» **Task details**: Taking the line that contains "Tentang Kami" as the first, copy exactly every line through the last line of the records, and nothing else.

[Dataset entries]
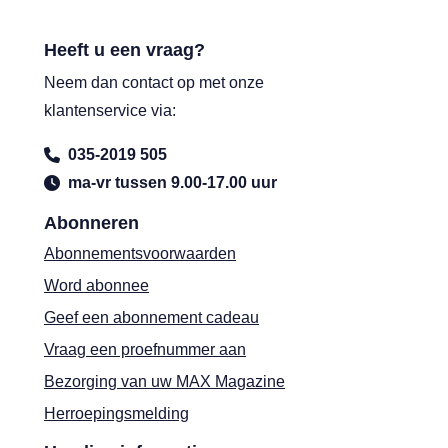
Heeft u een vraag?
Neem dan contact op met onze
klantenservice via:
035-2019 505
ma-vr tussen 9.00-17.00 uur
Abonneren
Abonnementsvoorwaarden
Word abonnee
Geef een abonnement cadeau
Vraag een proefnummer aan
Bezorging van uw MAX Magazine
Herroepingsmelding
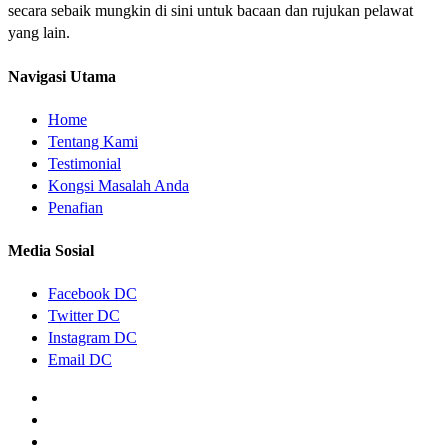
secara sebaik mungkin di sini untuk bacaan dan rujukan pelawat
yang lain.
Navigasi Utama
Home
Tentang Kami
Testimonial
Kongsi Masalah Anda
Penafian
Media Sosial
Facebook DC
Twitter DC
Instagram DC
Email DC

» **Finished exercise**:
Tentang Kami
Testimonial
Kongsi Masalah Anda
Penafian
Media Sosial
Facebook DC
Twitter DC
Instagram DC
Email DC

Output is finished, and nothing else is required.